═══ DOCUMENT TEXT

Over the past decades, the number of containers transported around the world has increased every year, reaching an impressive 802 million TEU in 2019.
The share of containers in the maritime transport market is also growing steadily.
Container terminals are an essential element of the future global intermodal transport system.
Modern seaports act as key hubs for international trade, and international agencies are increasingly focusing on the financing and construction of marine container terminals, especially in terms of efficiency, innovation and expansion of the global network.
Currently, the largest container terminals are located in East Asia, mainly in China. However, companies around the world are interested in the construction, modernization and expansion of these facilities. For this reason, EFG Project Management Services are in great demand in the Middle East, Europe, USA, North Africa, Latin America and other regions of the world.
Since its inception, containerization has remained one of the most important ways to consolidate and transport cargo.
Containerization helps to pack a consignment into a separate compact unit while maintaining shape, size and weight during transportation, handling and storage, that is, during the entire transport cycle.
Today, container terminal operators have to take into account the rationalization and reorganization taking place in different parts of the transport chain and having a direct impact on their activities. Engineering design of a container terminal every time becomes a serious challenge for contractors, requiring an innovative and individual approach to the project.
The goal of our engineering team remains unchanged.
We strive to increase the efficiency of loading and unloading operations, ensuring the reliability and stability of terminals without excessive financial costs.
This requires not only the use of TOS, large automated gantry cranes and AGVs, but also the introduction of innovative logistics models.
EFG Project Management Services is also ready to offer you long-term project financing for the construction of seaports and container terminals on favorable terms with the involvement of large private investors, venture funds and leading European banks.
Transhipment operations require planning skills and in-depth knowledge, the goal of which is to provide the right container of the required volume at the right time to meet the needs of shippers.
For the terminal operator, this means a constant change in the location of containers, which is the result of an imbalance between cargo flows. Engineering design of marine container terminals requires an understanding of the specifics of the work and needs of operators, as well as close contact with the customer at all stages of the process.
A container terminal operates in a similar way to a manufacturing plant that receives “raw material” and turns it into a “finished product”.
Any operations carried out with containers give them a higher added value, even though the cargo is not physically transformed.
These operations include, for example, loading and unloading containers onto / from vehicles, and sometimes loading or unloading cargo from containers. Ultimately, the loaded containers leave the terminal as a “finished product”.
By minimizing the time spent by containers in the port, the terminal can increase the number of containers handled and thus increase its throughput. The entire process of unloading and loading is aimed at reducing the time spent by the ship in the port, as well as ensuring the stability of the ship.

══════

• _REQUIRED TASK 1_: Repeat the part of the container terminal text that begins at "Over the past" and stops after "TEU in 2019.".
• _REQUIRED TASK 2_: In the container terminal text, why does a terminal aim to minimize the time containers spend in port? Answer in one to three sentences.
• _REQUIRED TASK 3_: Extend the container terminal text, picking up after its final sentence.
The rows that come next have nothing to do with the container terminal text.

═══ ENTRIES PROVIDED

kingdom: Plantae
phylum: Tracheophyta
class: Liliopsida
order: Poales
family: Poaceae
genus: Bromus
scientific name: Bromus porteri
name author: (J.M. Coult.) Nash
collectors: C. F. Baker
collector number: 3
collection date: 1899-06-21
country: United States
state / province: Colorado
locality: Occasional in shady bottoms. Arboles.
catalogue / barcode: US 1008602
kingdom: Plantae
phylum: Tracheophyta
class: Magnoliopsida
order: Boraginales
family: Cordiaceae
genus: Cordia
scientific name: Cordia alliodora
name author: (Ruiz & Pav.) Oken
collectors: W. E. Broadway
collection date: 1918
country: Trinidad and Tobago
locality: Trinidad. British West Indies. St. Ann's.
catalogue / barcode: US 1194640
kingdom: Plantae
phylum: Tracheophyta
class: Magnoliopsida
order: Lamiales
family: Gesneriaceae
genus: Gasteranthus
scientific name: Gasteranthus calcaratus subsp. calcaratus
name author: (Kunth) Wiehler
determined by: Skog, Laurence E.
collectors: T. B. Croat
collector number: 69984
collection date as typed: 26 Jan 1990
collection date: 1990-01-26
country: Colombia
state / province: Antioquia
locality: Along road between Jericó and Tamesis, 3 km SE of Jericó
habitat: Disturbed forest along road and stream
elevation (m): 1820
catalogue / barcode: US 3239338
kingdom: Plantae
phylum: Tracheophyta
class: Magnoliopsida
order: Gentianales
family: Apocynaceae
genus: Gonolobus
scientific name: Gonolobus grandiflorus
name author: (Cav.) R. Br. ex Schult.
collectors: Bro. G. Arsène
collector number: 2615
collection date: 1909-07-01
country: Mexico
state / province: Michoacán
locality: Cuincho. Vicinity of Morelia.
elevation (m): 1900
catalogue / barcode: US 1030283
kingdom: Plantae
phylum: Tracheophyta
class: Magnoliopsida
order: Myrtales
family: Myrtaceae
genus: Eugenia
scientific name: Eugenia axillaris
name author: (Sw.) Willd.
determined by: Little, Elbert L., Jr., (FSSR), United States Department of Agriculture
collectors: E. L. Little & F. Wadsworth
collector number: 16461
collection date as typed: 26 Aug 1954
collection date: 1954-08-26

══════

• _REPLY 1_:
Over the past decades, the number of containers transported around the world has increased every year, reaching an impressive 802 million TEU in 2019.

• _REPLY 2_: Keeping containers in port for less time lets the terminal handle more of them, which raises its throughput.

• _REPLY 3_:
Optimal unloading of containers involves temporary stacking of containers in rows, requiring heavy cranes of appropriate height and configuration. The advantage of stacking is that the containers take up less storage space, and the disadvantage of this system is the complexity of handling the containers, which requires special organization of the terminal.
The yard of the container terminal consists of a whole complex of buildings for administrative activities and places for stacking containers, roads for container transportation, various handling equipment, etc.
The specific structure of the storage yard depends on the space available, and if the port has rail links, the container terminal must also be equipped with rail tracks and platforms.
Considering the huge variety of unpredictable factors affecting the efficient operation of a container terminal, experts believe that there is no “ideal” model. Each new project requires a customized approach to solving certain problems.
The main handling equipment for the marine terminal includes:
• STS, Ship-to-Shore Gantry cranes.
• RTG, Rubber-Tyred Gantry cranes.
• RMG, Rail-Mounted Gantry cranes.
• TTU, Tractor-Trailer Units.
• AGV, Automated Guided Vehicles.
• ECH, Empty Container Handlers.
• SC, Straddle Carriers.
• RS, Reachstackers.
The equipment listed above is used at various scales and in numerous combinations.
In particular, when using a reachstacker in conjunction with TTUs, a multi-ton gantry crane places containers on tractors that transport them to storage locations.
In storage areas, containers are distributed using appropriate devices (container spreaders) that easily lift heavy loads, operating at high speed and operational efficiency.
Traditionally, heavy straddle carriers have been used for this operation, but reachstackers are now used by most container terminal operators due to the greater operational capability and stacking density.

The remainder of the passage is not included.